A new study shows this Internet phenomenon is much more than a time suck. 

funy cat
Credit: Getty Images/Volanthevist

Whether your personal favorite is the OMG Cat, Lil Bub, or Grumpy Cat, new research published in the journal Computers in Human Behavior suggests watching those funny felines might increase positive feelings, boost energy, and decrease negative feelings.

More than 2 million cat videos—with almost 26 billion combined views—were posted on YouTube in 2014. So study author Jessica Gall Myrick, an Indiana University Media School researcher and assistant professor, set out to see if the cat craze has any real benefits… or if it’s just a colossal waste of time.

Nearly 7,000 people were surveyed about viewing cat videos and how it affects their moods.
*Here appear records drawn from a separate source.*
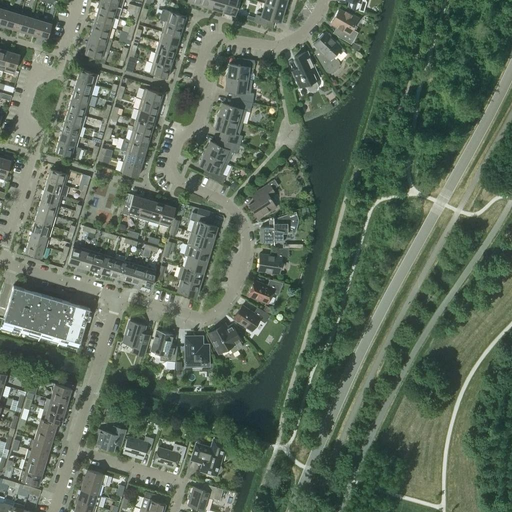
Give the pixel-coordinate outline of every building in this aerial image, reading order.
[(212,0),(210,8),(222,11),(225,0),(212,0)] [(225,0),(222,11),(234,15),(238,0),(225,0)] [(285,9),(285,8),(285,7),(285,5),(285,3),(285,0),(265,0),(264,3),(285,9)] [(366,2),(366,1),(365,0),(348,0),(347,6),(363,11),(366,2)] [(97,12),(113,17),(118,18),(121,8),(100,1),(97,12)] [(285,9),(264,3),(262,12),(257,11),(255,17),(254,21),(266,24),(268,18),(280,21),(282,15),(282,14),(283,13),(284,12),(285,10),(285,9)] [(0,6),(0,24),(5,26),(10,9),(0,6)] [(158,19),(164,21),(182,26),(185,15),(161,8),(158,19)] [(10,9),(5,26),(15,29),(20,12),(10,9)] [(355,23),(358,18),(345,11),(345,12),(338,9),(330,23),(341,29),(337,36),(351,44),(357,32),(352,29),(353,26),(355,26),(356,24),(355,23)] [(20,12),(15,29),(26,32),(31,15),(20,12)] [(94,22),(112,28),(112,27),(110,27),(113,17),(97,12),(94,22)] [(31,15),(26,32),(36,35),(41,18),(31,15)] [(41,18),(36,35),(47,39),(52,22),(41,18)] [(161,31),(179,36),(182,26),(164,21),(161,31)] [(112,28),(94,22),(90,32),(109,38),(112,28)] [(158,41),(176,47),(179,36),(161,31),(158,41)] [(87,43),(108,49),(111,39),(109,38),(90,32),(87,43)] [(334,71),(337,68),(338,67),(339,66),(339,65),(339,63),(339,62),(338,61),(338,60),(337,59),(336,58),(344,50),(325,32),(313,44),(322,53),(318,58),(325,71),(326,72),(327,72),(329,73),(330,73),(331,73),(332,72),(333,72),(334,71)] [(155,52),(173,57),(176,47),(158,41),(155,52)] [(84,53),(105,60),(108,49),(87,43),(84,53)] [(0,48),(0,70),(3,71),(9,51),(0,48)] [(19,54),(9,51),(3,71),(13,74),(14,70),(15,70),(19,54)] [(316,87),(316,85),(315,83),(314,80),(319,78),(307,51),(293,57),(298,68),(292,71),(299,87),(305,84),(306,87),(308,89),(310,90),(312,90),(314,89),(316,87)] [(152,62),(170,67),(173,57),(155,52),(152,62)] [(136,57),(133,57),(129,55),(124,70),(132,72),(136,57)] [(225,75),(225,76),(251,80),(253,78),(253,75),(252,73),(254,60),(242,58),(241,65),(229,63),(228,70),(227,71),(226,72),(226,73),(225,74),(225,75)] [(170,67),(152,62),(149,73),(166,78),(170,67)] [(76,79),(94,84),(97,74),(80,68),(76,79)] [(237,91),(236,99),(252,102),(253,93),(249,92),(251,80),(225,76),(225,77),(225,79),(225,81),(226,83),(225,89),(237,91)] [(73,89),(91,95),(94,84),(76,79),(73,89)] [(141,98),(159,104),(162,93),(144,88),(141,98)] [(73,89),(70,100),(88,105),(94,107),(97,97),(91,95),(73,89)] [(138,109),(156,114),(159,104),(141,98),(138,109)] [(217,113),(217,115),(242,122),(245,110),(249,112),(252,102),(236,99),(234,106),(222,103),(220,109),(219,110),(218,112),(217,113)] [(67,110),(85,115),(88,105),(70,100),(67,110)] [(114,106),(112,112),(116,114),(118,114),(120,115),(122,109),(118,108),(118,107),(114,106)] [(135,119),(153,124),(156,114),(138,109),(135,119)] [(64,120),(82,126),(85,115),(67,110),(64,120)] [(118,114),(116,114),(112,112),(110,119),(116,121),(118,114)] [(226,131),(224,139),(239,145),(240,144),(242,135),(238,134),(242,122),(217,115),(216,116),(216,118),(216,120),(216,121),(214,128),(226,131)] [(153,124),(135,119),(133,125),(128,124),(127,128),(132,129),(150,135),(153,124)] [(61,131),(79,136),(82,126),(64,120),(61,131)] [(129,140),(146,145),(150,135),(132,129),(129,140)] [(79,136),(61,131),(58,141),(76,147),(79,136)] [(92,136),(91,140),(100,142),(101,139),(103,132),(98,131),(96,138),(92,136)] [(123,138),(120,148),(126,150),(143,155),(146,145),(129,140),(123,138)] [(203,151),(203,152),(227,163),(232,152),(236,153),(239,145),(224,139),(221,146),(209,141),(207,147),(206,148),(204,149),(203,151)] [(81,148),(76,147),(58,141),(55,152),(78,159),(81,148)] [(122,160),(140,166),(143,155),(126,150),(122,160)] [(227,163),(203,152),(202,153),(202,154),(202,155),(201,156),(201,157),(201,158),(199,164),(210,169),(207,176),(222,183),(225,176),(222,174),(227,163)] [(0,156),(0,178),(4,180),(5,176),(6,176),(10,160),(0,156)] [(140,166),(122,160),(119,171),(137,176),(140,166)] [(47,179),(64,185),(68,174),(50,169),(47,179)] [(43,190),(61,195),(66,196),(69,186),(64,185),(47,179),(43,190)] [(258,199),(248,205),(257,219),(276,207),(269,197),(275,193),(272,189),(278,185),(274,179),(267,183),(268,184),(254,193),(258,199)] [(40,200),(58,205),(61,195),(43,190),(40,200)] [(127,193),(124,201),(130,203),(133,194),(127,193)] [(121,213),(137,218),(143,198),(133,194),(130,203),(124,201),(121,213)] [(148,221),(154,201),(143,198),(137,218),(148,221)] [(37,210),(55,216),(58,205),(40,200),(37,210)] [(154,201),(148,221),(158,224),(164,204),(154,201)] [(175,207),(164,204),(158,224),(168,227),(170,223),(175,207)] [(34,221),(52,226),(55,216),(37,210),(34,221)] [(273,218),(273,223),(273,227),(260,227),(260,242),(273,242),(273,244),(274,244),(274,242),(283,242),(282,232),(295,232),(299,220),(295,211),(273,218)] [(192,212),(190,218),(194,220),(191,231),(213,238),(217,226),(209,224),(211,218),(192,212)] [(31,231),(49,236),(52,226),(34,221),(31,231)] [(49,236),(31,231),(28,241),(46,247),(49,236)] [(187,243),(210,249),(213,238),(191,231),(187,243)] [(46,247),(28,241),(25,252),(43,257),(46,247)] [(183,254),(206,261),(210,249),(187,243),(184,254),(183,254)] [(73,245),(67,263),(78,266),(83,248),(73,245)] [(83,248),(78,266),(88,269),(94,251),(83,248)] [(287,258),(288,248),(272,248),(271,255),(259,253),(257,270),(279,273),(281,257),(287,258)] [(94,251),(88,269),(99,272),(104,254),(94,251)] [(115,253),(114,257),(109,275),(119,278),(125,260),(126,257),(115,253)] [(104,254),(99,272),(109,275),(114,257),(104,254)] [(180,266),(203,272),(206,261),(183,254),(187,256),(184,266),(180,265),(180,266)] [(130,281),(135,263),(125,260),(119,278),(130,281)] [(135,263),(130,281),(140,284),(145,267),(135,263)] [(176,277),(199,284),(203,272),(180,266),(177,277),(176,277)] [(145,267),(140,284),(151,288),(156,270),(145,267)] [(199,284),(176,277),(180,279),(177,290),(196,296),(199,284)] [(278,294),(283,282),(269,279),(266,285),(254,280),(248,295),(267,303),(272,291),(278,294)] [(13,285),(0,327),(0,329),(76,352),(89,308),(13,285)] [(264,323),(270,315),(257,307),(253,312),(242,305),(233,318),(251,330),(259,319),(264,323)] [(265,306),(262,310),(269,314),(271,310),(265,306)] [(142,334),(145,325),(129,321),(123,342),(130,344),(129,345),(130,347),(134,348),(133,352),(143,355),(148,338),(143,336),(142,334)] [(232,352),(242,346),(239,340),(240,340),(232,325),(226,329),(223,324),(216,328),(213,328),(211,329),(210,331),(208,333),(219,352),(229,346),(232,352)] [(150,350),(161,353),(160,354),(160,355),(161,356),(161,357),(162,358),(162,359),(163,360),(165,360),(166,360),(175,361),(177,346),(169,345),(172,334),(156,330),(150,350)] [(202,336),(184,336),(185,362),(198,362),(199,366),(209,366),(209,361),(208,344),(202,344),(202,336)] [(149,367),(142,365),(140,372),(146,374),(149,367)] [(0,383),(0,394),(1,395),(7,397),(10,387),(4,385),(0,383)] [(55,383),(50,399),(66,403),(71,388),(55,383)] [(30,385),(28,392),(33,394),(35,394),(37,387),(30,385)] [(28,392),(25,402),(30,404),(33,394),(28,392)] [(46,397),(43,408),(63,414),(66,403),(50,399),(46,397)] [(63,414),(43,408),(40,418),(60,424),(63,414)] [(37,428),(53,433),(56,423),(60,424),(40,418),(37,428)] [(121,443),(125,429),(113,426),(111,432),(98,429),(93,444),(113,450),(115,441),(121,443)] [(53,433),(37,428),(34,439),(50,444),(53,433)] [(148,453),(153,438),(145,436),(143,440),(127,436),(122,453),(142,459),(144,452),(148,453)] [(27,448),(47,454),(50,444),(34,439),(30,438),(27,448)] [(196,443),(191,459),(203,462),(201,468),(201,470),(215,474),(216,472),(217,472),(218,472),(219,472),(219,471),(220,471),(220,470),(221,470),(221,469),(221,468),(221,467),(220,466),(220,465),(219,465),(218,465),(217,464),(218,459),(220,459),(225,443),(213,439),(211,448),(196,443)] [(181,462),(186,446),(174,443),(172,450),(158,446),(154,462),(174,468),(176,460),(181,462)] [(24,458),(44,464),(47,454),(27,448),(24,458)] [(21,469),(41,475),(44,464),(24,458),(21,469)] [(104,485),(108,475),(86,468),(83,479),(99,484),(104,485)] [(41,475),(21,469),(18,480),(21,480),(21,481),(37,485),(41,475)] [(80,489),(96,494),(99,484),(83,479),(80,489)] [(193,486),(187,504),(199,508),(197,511),(205,511),(206,510),(204,509),(208,497),(214,498),(219,500),(223,489),(217,487),(204,483),(202,488),(193,486)] [(28,491),(28,493),(38,496),(40,490),(30,486),(28,491)] [(80,489),(77,500),(93,504),(98,506),(101,496),(96,494),(80,489)] [(146,491),(144,496),(143,496),(140,507),(156,511),(162,511),(165,503),(156,500),(158,495),(146,491)] [(2,503),(0,510),(0,511),(10,511),(14,502),(14,501),(4,498),(2,503)] [(74,510),(80,511),(90,511),(93,504),(77,500),(74,510)] [(24,505),(14,502),(10,511),(22,511),(23,509),(24,505)]
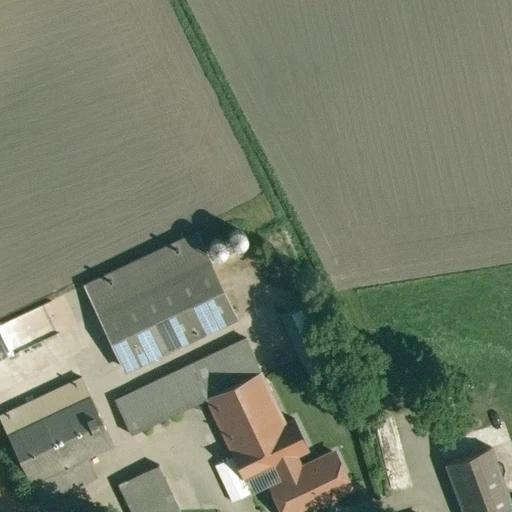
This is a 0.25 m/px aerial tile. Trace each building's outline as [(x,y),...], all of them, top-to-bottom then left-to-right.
[(196,234),(86,286),(125,368),(235,316),(209,261),(196,234)] [(66,297),(0,321),(0,354),(61,332),(58,325),(74,319),(66,297)] [(282,312),(305,372),(329,362),(307,303),(282,312)] [(286,422),(246,337),(115,399),(131,434),(206,399),(245,480),(275,465),(260,434),(286,422)] [(82,377),(0,414),(0,417),(40,502),(98,475),(88,454),(113,443),(82,377)] [(286,422),(260,434),(275,465),(277,465),(283,477),(269,483),(282,511),(297,511),(321,500),(322,502),(336,496),(335,494),(351,486),(335,452),(300,469),(294,456),(305,451),(298,437),(302,435),(294,418),(286,422)] [(511,511),(511,504),(511,505),(489,446),(444,463),(462,511),(511,511)] [(159,464),(119,483),(132,511),(176,511),(181,510),(159,464)]
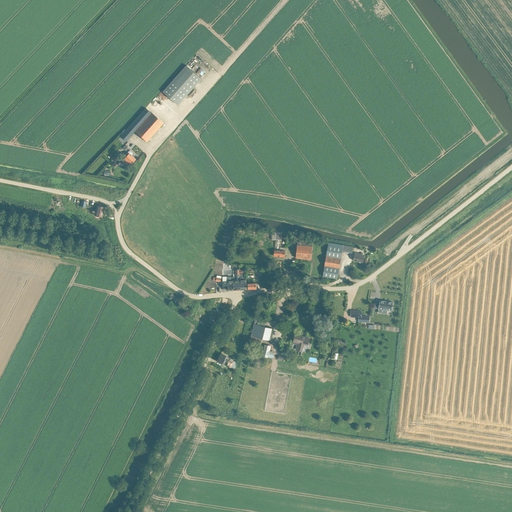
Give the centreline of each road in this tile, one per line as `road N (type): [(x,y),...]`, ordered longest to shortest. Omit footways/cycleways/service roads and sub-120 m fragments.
road 1 (unclassified): [(238,296),(352,287),(511,165)]
road 2 (unclassified): [(238,296),(196,298),(176,290),(126,251),(114,211),(102,201),(0,181)]
road 3 (unclassified): [(131,511),(238,296)]
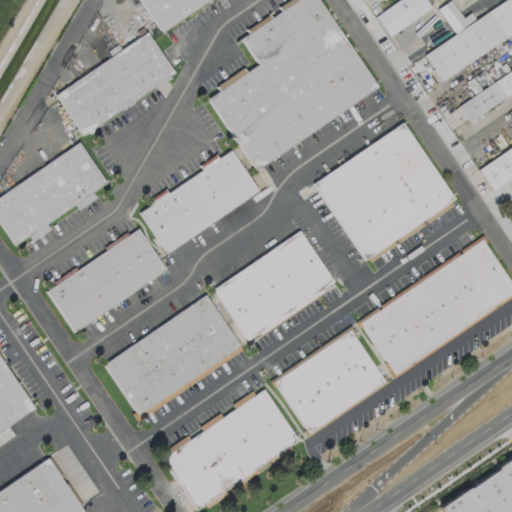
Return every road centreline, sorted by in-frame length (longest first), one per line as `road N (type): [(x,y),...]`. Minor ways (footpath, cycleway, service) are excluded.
road 1 (primary): [(511,355),(283,511)]
road 2 (primary): [(510,357),(479,405),(360,486),(351,511)]
road 3 (primary): [(374,511),(511,419)]
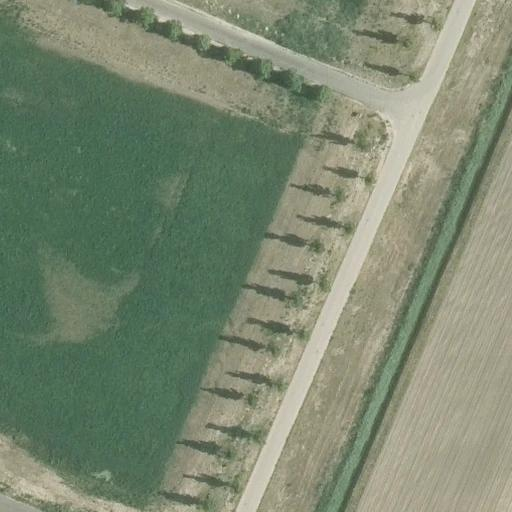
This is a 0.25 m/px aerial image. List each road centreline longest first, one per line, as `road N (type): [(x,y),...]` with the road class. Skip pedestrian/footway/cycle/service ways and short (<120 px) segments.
road 1 (residential): [(408,115),(240,511)]
road 2 (residential): [(129,0),(408,115)]
road 3 (residential): [(459,0),(408,115)]
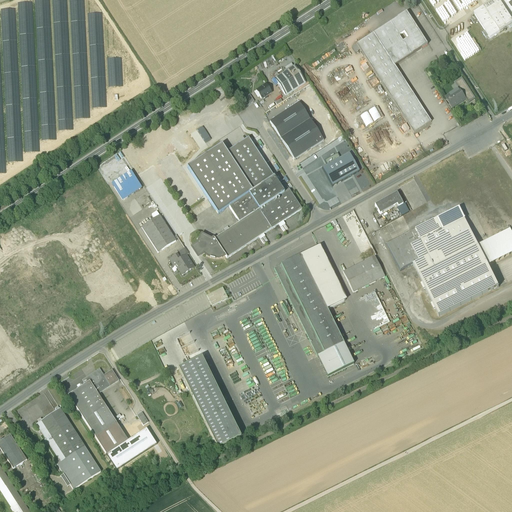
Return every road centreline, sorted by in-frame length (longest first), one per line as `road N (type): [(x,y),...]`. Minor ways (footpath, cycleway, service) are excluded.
road 1 (secondary): [(334,0),(0,216)]
road 2 (unclassified): [(0,412),(100,344),(321,221)]
road 3 (track): [(96,0),(145,86),(0,182)]
road 4 (track): [(285,511),(511,399)]
road 5 (unclassified): [(321,221),(511,114)]
road 6 (track): [(100,344),(186,477)]
road 7 (unclassified): [(321,221),(252,115)]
The results may surprise you: Most people reported feeling less anxious, sad, and annoyed after viewing cat videos—even at work.

"Even if they are watching cat videos on YouTube to procrastinate or while they should be working, the emotional pay-off may actually help people take on tough tasks afterward," Myrick said in a statement.

The news might make you feel better about your own procrastination habits, but Myrick says the study could have larger implications: “If we want to better understand the effects the Internet may have on us as individuals and on society, then researchers can't ignore Internet cats anymore.” The positive benefits suggest there may be reason to explore how online cat videos could serve as a form of low-cost pet therapy, she said.